They found that from 2020 into 2023, maternal COVID infection increased the risk of preterm births by 1.2 percentage points. The rate was especially high during the second half of 2020, coming in 5.4 percentage points higher than anticipated.

“A one percentage point jump is already very large,” Nobles said. “To move the needle that much on population risk is akin to exposing pregnant people to weeks of very high levels of environmental exposure, air pollution from wildfire for example.”

The study also found that the premature birth rate returned to normal levels after the roll-out of the COVID-19 vaccine. Nobles said the decline in early births happened earlier in communities that had early adoption of the vaccines by residents.

“That becomes a really important piece of information to have,” she said. “It’s not just that vaccines are safe and effective in pregnancy. It’s also that avoiding vaccines can be very harmful, particularly in the context of emerging infections like COVID.”
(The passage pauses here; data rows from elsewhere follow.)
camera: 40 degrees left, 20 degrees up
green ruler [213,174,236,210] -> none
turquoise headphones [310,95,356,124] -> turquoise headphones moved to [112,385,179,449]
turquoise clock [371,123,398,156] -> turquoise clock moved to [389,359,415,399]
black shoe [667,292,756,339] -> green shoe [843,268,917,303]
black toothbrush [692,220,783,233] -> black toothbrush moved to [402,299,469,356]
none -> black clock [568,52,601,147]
She said the research could help people who are pregnant now and considering getting the vaccine for the first time or even the latest booster.
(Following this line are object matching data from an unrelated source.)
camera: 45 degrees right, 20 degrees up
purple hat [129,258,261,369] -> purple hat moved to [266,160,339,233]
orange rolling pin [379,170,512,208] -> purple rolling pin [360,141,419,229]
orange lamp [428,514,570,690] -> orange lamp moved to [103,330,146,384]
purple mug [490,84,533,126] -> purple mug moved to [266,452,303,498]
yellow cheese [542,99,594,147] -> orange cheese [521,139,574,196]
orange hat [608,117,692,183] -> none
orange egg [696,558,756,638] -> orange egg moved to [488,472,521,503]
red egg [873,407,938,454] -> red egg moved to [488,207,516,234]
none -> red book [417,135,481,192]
Nobles’ research used data from 40 million people provided by the California Department of Public Health, which recorded COVID-19 test results for people in a hospital to give birth during the three-year period. She said the state agency was also able to provide information about those peoples’ previous births, allowing the researchers to understand a person’s risk for premature birth prior to the pandemic and more definitively link the increase to COVID-19.

“That’s a really important part of this study design,” Nobles said. “A challenge is that who gets COVID is not random in populations and certainly early in the pandemic, people were differentially exposed who had frontline jobs and who lived in more crowded settings.”
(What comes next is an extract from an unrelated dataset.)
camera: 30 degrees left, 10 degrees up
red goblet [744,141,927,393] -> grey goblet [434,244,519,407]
While the research offers a look back on how COVID-19 impacted pregnancies during the height of the pandemic, Nobles said she hopes the study will also inform how healthcare providers and officials are thinking about what data should be collected during a future epidemic or pandemic.

“Data like vital statistics records that are partnered with information about infectious disease and vaccine uptake, they can be a very important tool to study how the effects of epidemics are evolving in real time,” she said.

She said maternal and infant health outcomes should be among the metrics that leaders consider as they develop a public health response to future infectious disease.